*** Opening Excerpted passage ***

Skip to content

Stage 5: Tagging and Captioning

CyberMeow edited this page Dec 24, 2023 · 13 revisions

Tag, prune tags, and caption

  • If you start from this stage, please set --src_dir to the training folder with images to tag and caption (can be independently used as tagger).
  • In-place operation.
  • After this stage, you can edit tags and characters yourself using suitable tools, especially if you put --save_aux processed_tags characters. More details follow.

Tagging

In this phase, we use a publicly available taggers to tag images.

  • tagging_method: Choose a tagger available in waifuc. Choices are 'deepdanbooro', 'wd14_vit', 'wd14_convnext', 'wd14_convnextv2', 'wd14_swinv2', and 'mldanbooru'. Default is 'wd14_convnextv2'.
    Example usage: --tagging_method mldanbooru
  • overwrite_tags: Overwrite existing tags even if tags exist in metadata.
    Example usage: --overwrite_tags
  • tag_threshold: Threshold for tagger. Default is 0.35.

*** Closing Excerpted passage ***

▶ Task A: In the listing, switch every "Colart Americas" to "Colart" and give its lines again with nothing else changed, leaving out the pictures.
The page text and the listing after it are unrelated material.

*** Opening Exercise data ***

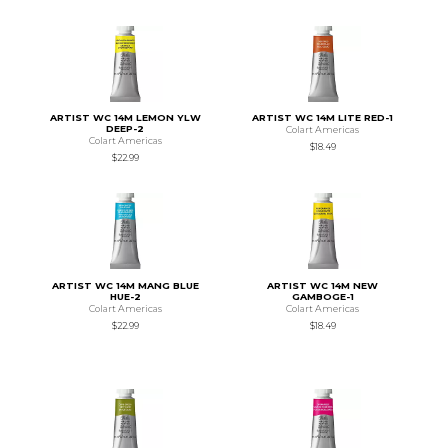
ARTIST WC 14M LEMON YLW
ARTIST WC 14M LITE RED-1
DEEP-2
Colart Americas
Colart Americas
$18.49
$22.99
ARTIST WC 14M MANG BLUE
ARTIST WC 14M NEW
HUE-2
GAMBOGE-1
Colart Americas
Colart Americas
$22.99
$18.49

*** Closing Exercise data ***

▶ Task B: On the tagging and captioning page, what is the default tagger threshold?

▶ Worked solution A:
ARTIST WC 14M LEMON YLW
ARTIST WC 14M LITE RED-1
DEEP-2
Colart
Colart
$18.49
$22.99
ARTIST WC 14M MANG BLUE
ARTIST WC 14M NEW
HUE-2
GAMBOGE-1
Colart
Colart
$22.99
$18.49

▶ Worked solution B: 0.35